The GBP/USD pair attracts some follow-through buying during the Asian session on Friday and looks to build on the overnight bounce from the 1.2975-1.2970 region, or a two-month low. Spot prices currently trade around the 1.3020-1.3025 area, up 0.10% for the day amid a modest US Dollar (USD) downtick, though any meaningful appreciating move still seems elusive.
The USD Index (DXY), which tracks the Greenback against a basket of currencies, pulls back from its highest level since early August as traders opt to take some profits off the table following a strong rally since the beginning of this month. That said, growing acceptance that the Federal Reserve (Fed) will proceed with modest rate cuts over the next year should limit the USD losses and cap the GBP/USD pair.
Furthermore, a surprise fall in the UK Consumer Price Index (CPI) to the lowest level since April 2021 and below the Bank of England's 2% target paves the way for further interest rate cuts. In fact, the money markets are now pricing in over a 90% chance that the UK central bank will lower borrowing costs by 25 basis points (bps) at its upcoming meeting in early November and cut rates again in December.
This might further hold back traders from placing aggressive bullish bets around the British Pound (GBP) and contribute to keeping a lid on the GBP/USD pair. Hence, it will be prudent to wait for strong follow-through buying before confirming that the recent retracement slide from the 1.3435 region, or the highest level since March 2022 touched last month has run its course and positioning for further gains.
Traders now look to the release of UK Retail Sales for some impetus ahead of the US housing market data – Building Permits and Housing Starts later during the early North American session. This, along with Fed Governor Christopher Waller's speech, will influence the USD and produce short-term opportunities around the GBP/USD pair, which seems poised to register losses for the third successive week.
The Pound Sterling (GBP) is the oldest currency in the world (886 AD) and the official currency of the United Kingdom. It is the fourth most traded unit for foreign exchange (FX) in the world, accounting for 12% of all transactions, averaging $630 billion a day, according to 2022 data. Its key trading pairs are GBP/USD, also known as ‘Cable’, which accounts for 11% of FX, GBP/JPY, or the ‘Dragon’ as it is known by traders (3%), and EUR/GBP (2%). The Pound Sterling is issued by the Bank of England (BoE).
The single most important factor influencing the value of the Pound Sterling is monetary policy decided by the Bank of England. The BoE bases its decisions on whether it has achieved its primary goal of “price stability” – a steady inflation rate of around 2%. Its primary tool for achieving this is the adjustment of interest rates. When inflation is too high, the BoE will try to rein it in by raising interest rates, making it more expensive for people and businesses to access credit. This is generally positive for GBP, as higher interest rates make the UK a more attractive place for global investors to park their money. When inflation falls too low it is a sign economic growth is slowing. In this scenario, the BoE will consider lowering interest rates to cheapen credit so businesses will borrow more to invest in growth-generating projects.
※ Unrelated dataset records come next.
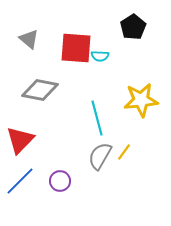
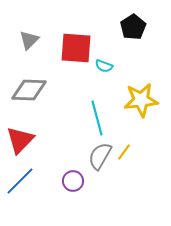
gray triangle: moved 1 px down; rotated 35 degrees clockwise
cyan semicircle: moved 4 px right, 10 px down; rotated 18 degrees clockwise
gray diamond: moved 11 px left; rotated 9 degrees counterclockwise
purple circle: moved 13 px right
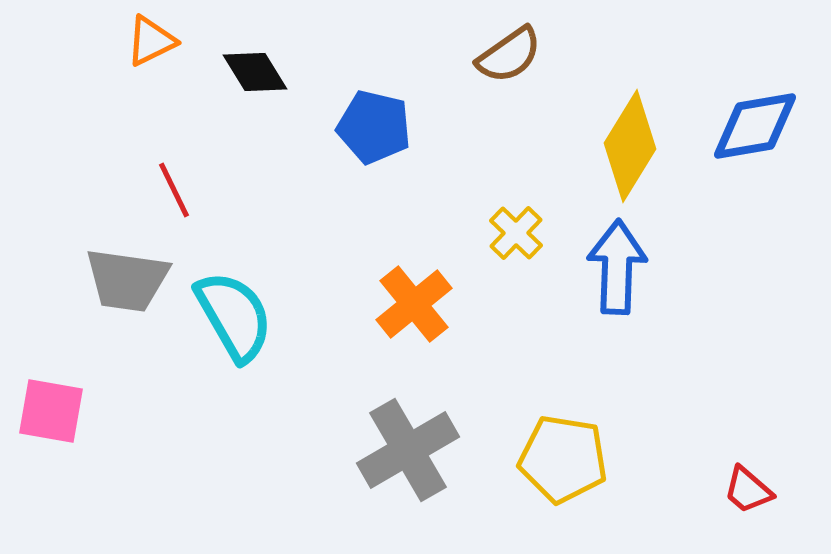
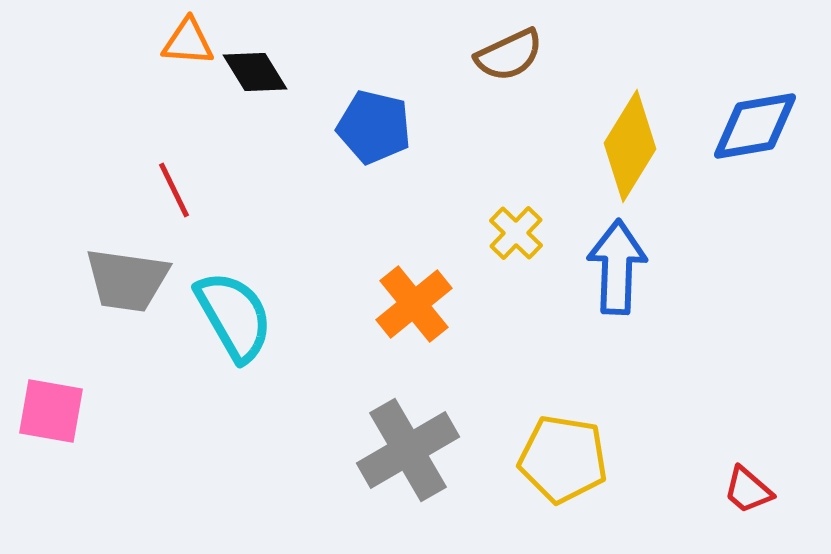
orange triangle: moved 37 px right, 1 px down; rotated 30 degrees clockwise
brown semicircle: rotated 10 degrees clockwise
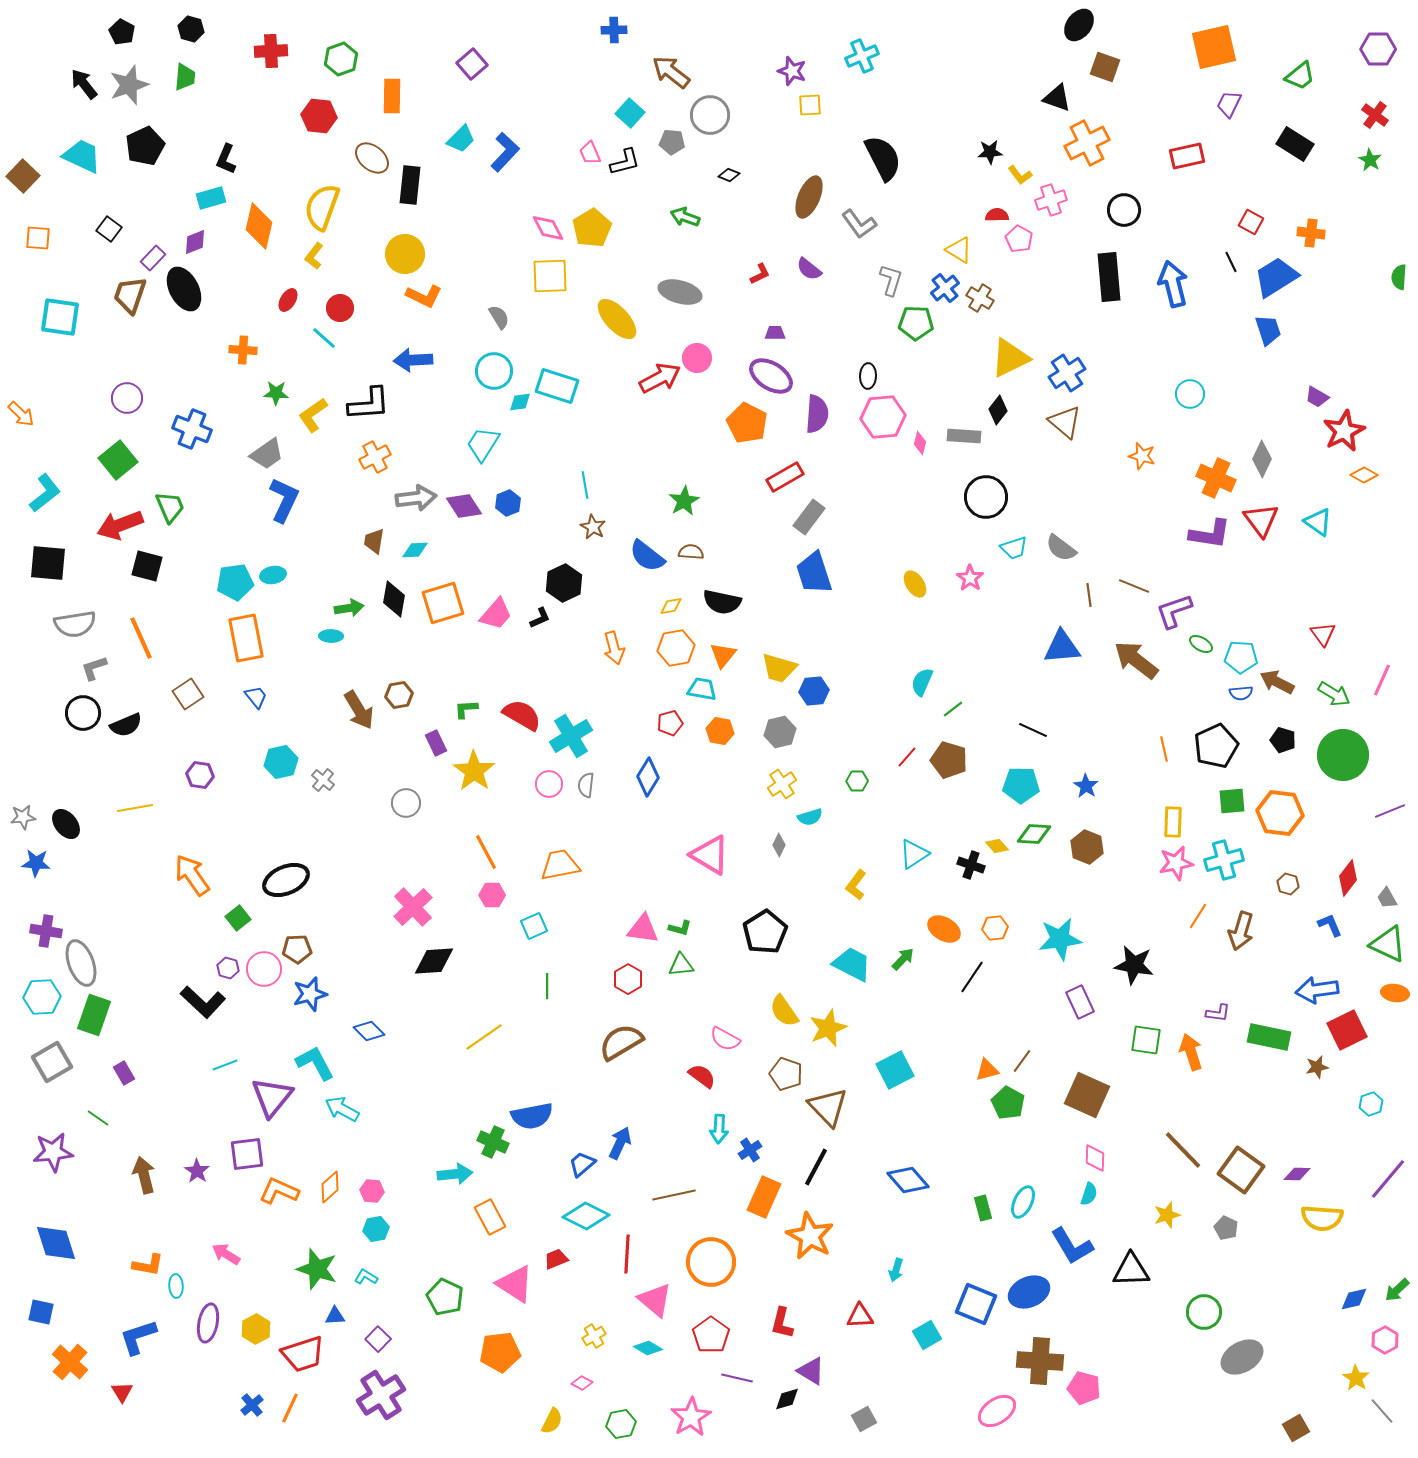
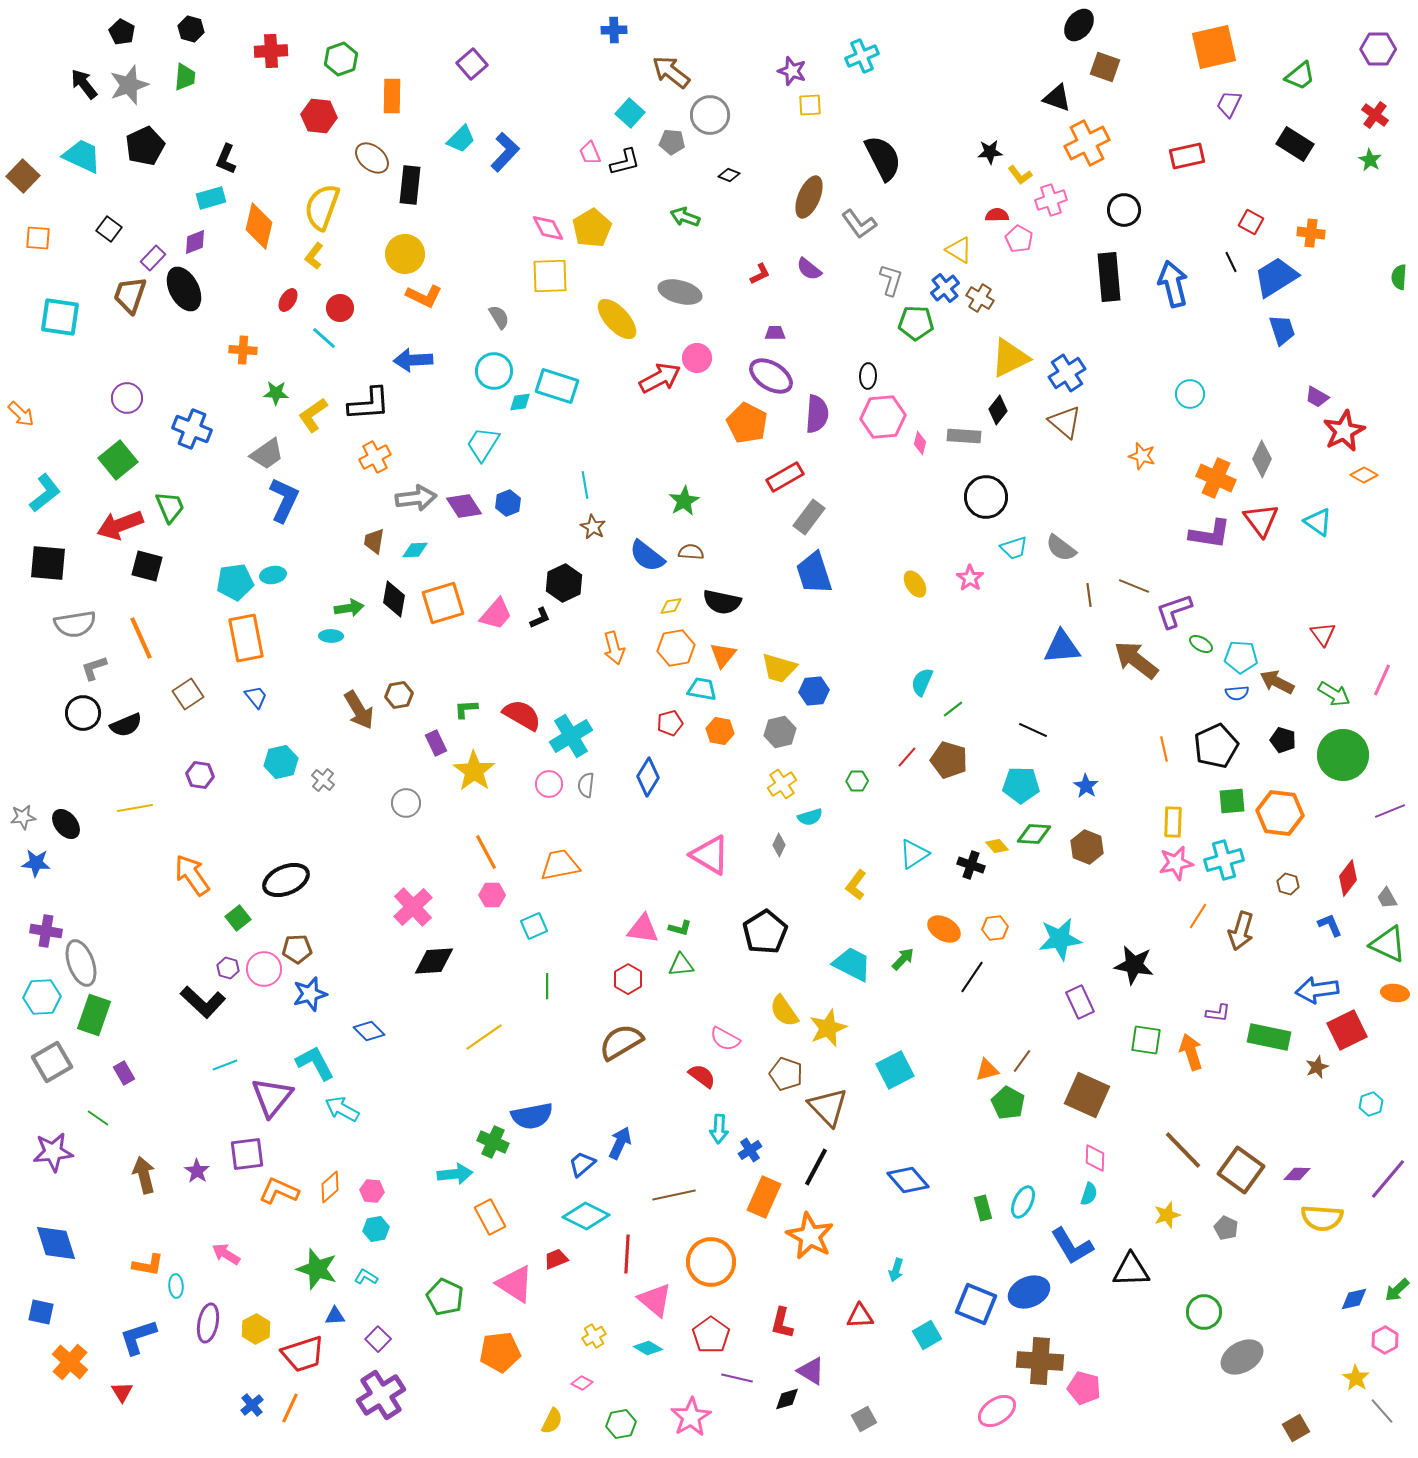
blue trapezoid at (1268, 330): moved 14 px right
blue semicircle at (1241, 693): moved 4 px left
brown star at (1317, 1067): rotated 10 degrees counterclockwise
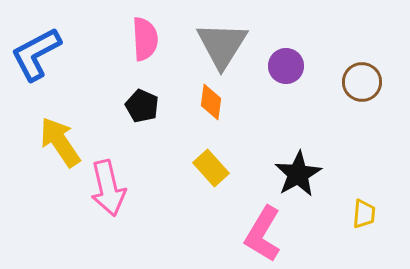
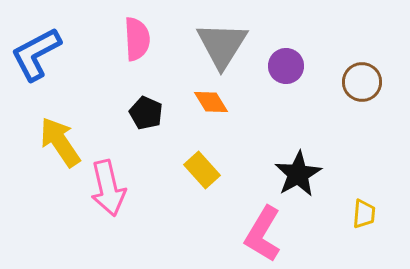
pink semicircle: moved 8 px left
orange diamond: rotated 39 degrees counterclockwise
black pentagon: moved 4 px right, 7 px down
yellow rectangle: moved 9 px left, 2 px down
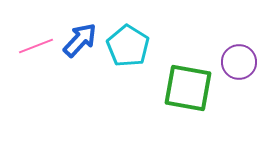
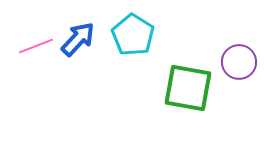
blue arrow: moved 2 px left, 1 px up
cyan pentagon: moved 5 px right, 11 px up
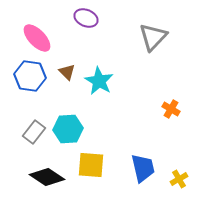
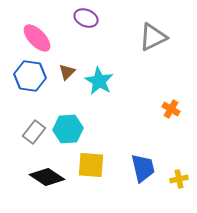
gray triangle: rotated 20 degrees clockwise
brown triangle: rotated 30 degrees clockwise
yellow cross: rotated 18 degrees clockwise
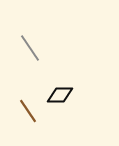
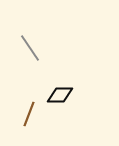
brown line: moved 1 px right, 3 px down; rotated 55 degrees clockwise
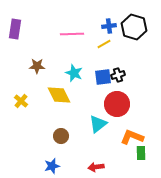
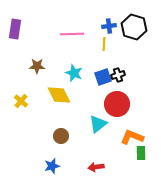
yellow line: rotated 56 degrees counterclockwise
blue square: rotated 12 degrees counterclockwise
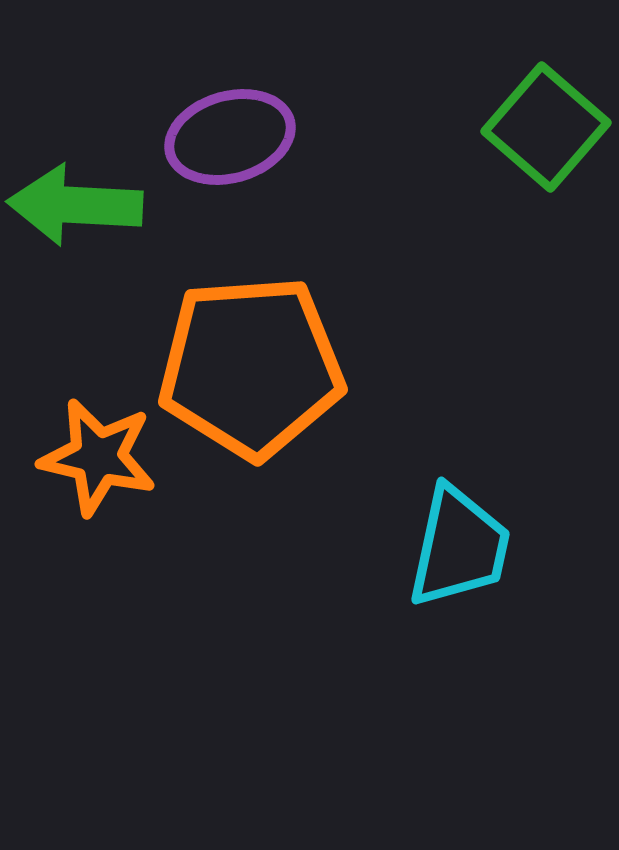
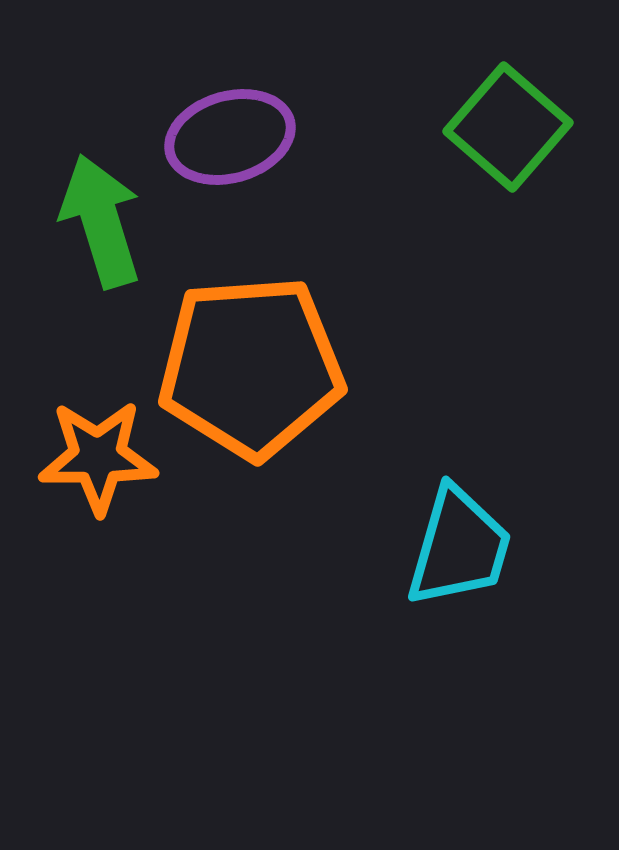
green square: moved 38 px left
green arrow: moved 26 px right, 16 px down; rotated 70 degrees clockwise
orange star: rotated 13 degrees counterclockwise
cyan trapezoid: rotated 4 degrees clockwise
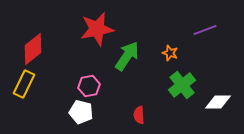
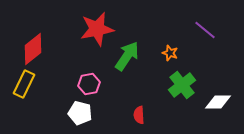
purple line: rotated 60 degrees clockwise
pink hexagon: moved 2 px up
white pentagon: moved 1 px left, 1 px down
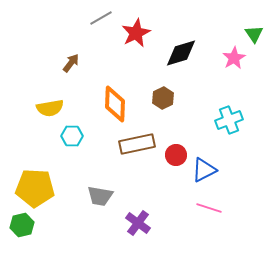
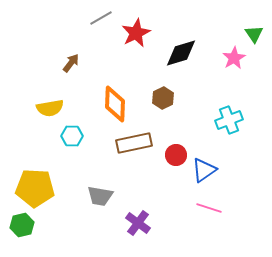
brown rectangle: moved 3 px left, 1 px up
blue triangle: rotated 8 degrees counterclockwise
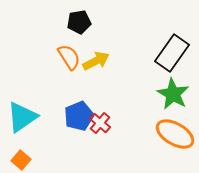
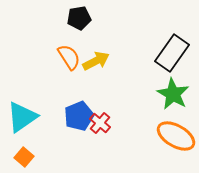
black pentagon: moved 4 px up
orange ellipse: moved 1 px right, 2 px down
orange square: moved 3 px right, 3 px up
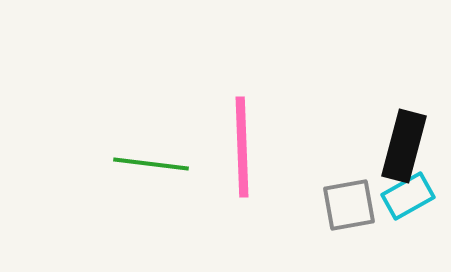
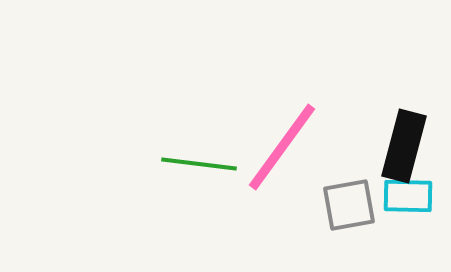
pink line: moved 40 px right; rotated 38 degrees clockwise
green line: moved 48 px right
cyan rectangle: rotated 30 degrees clockwise
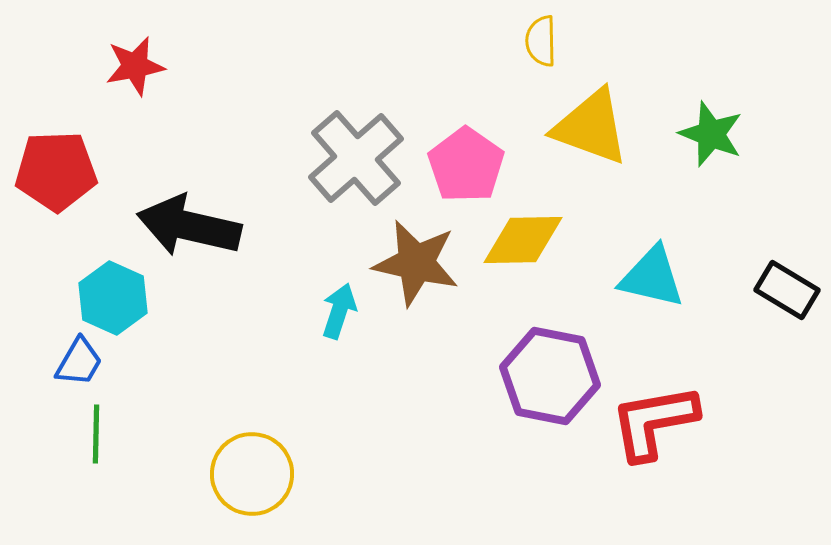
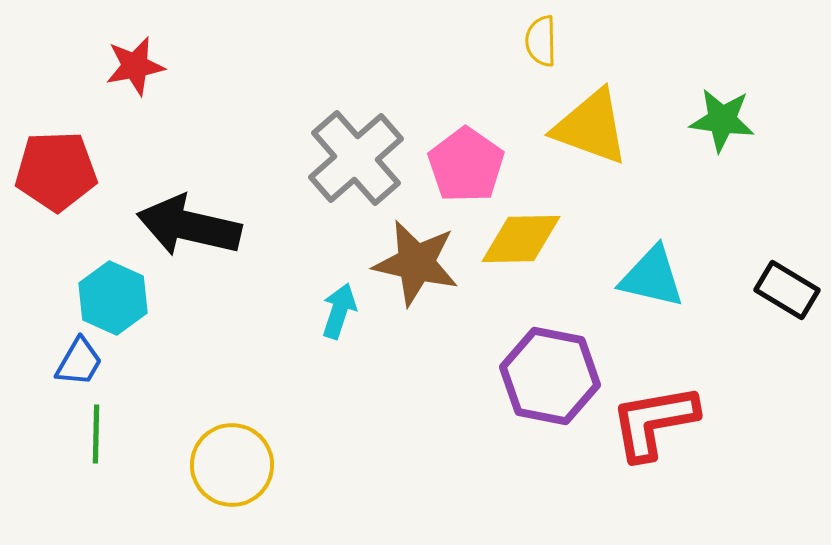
green star: moved 11 px right, 14 px up; rotated 14 degrees counterclockwise
yellow diamond: moved 2 px left, 1 px up
yellow circle: moved 20 px left, 9 px up
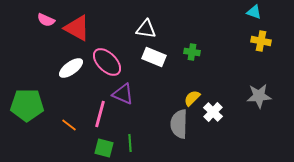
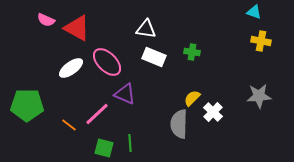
purple triangle: moved 2 px right
pink line: moved 3 px left; rotated 32 degrees clockwise
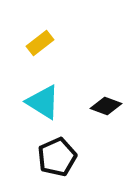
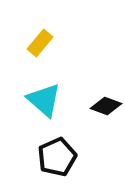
yellow rectangle: rotated 12 degrees counterclockwise
cyan triangle: moved 1 px right, 2 px up; rotated 9 degrees clockwise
Data releases gauge the health of the economy and can impact the value of the Pound Sterling. Indicators such as GDP, Manufacturing and Services PMIs, and employment can all influence the direction of the GBP. A strong economy is good for Sterling. Not only does it attract more foreign investment but it may encourage the BoE to put up interest rates, which will directly strengthen GBP. Otherwise, if economic data is weak, the Pound Sterling is likely to fall.
Another significant data release for the Pound Sterling is the Trade Balance. This indicator measures the difference between what a country earns from its exports and what it spends on imports over a given period. If a country produces highly sought-after exports, its currency will benefit purely from the extra demand created from foreign buyers seeking to purchase these goods. Therefore, a positive net Trade Balance strengthens a currency and vice versa for a negative balance.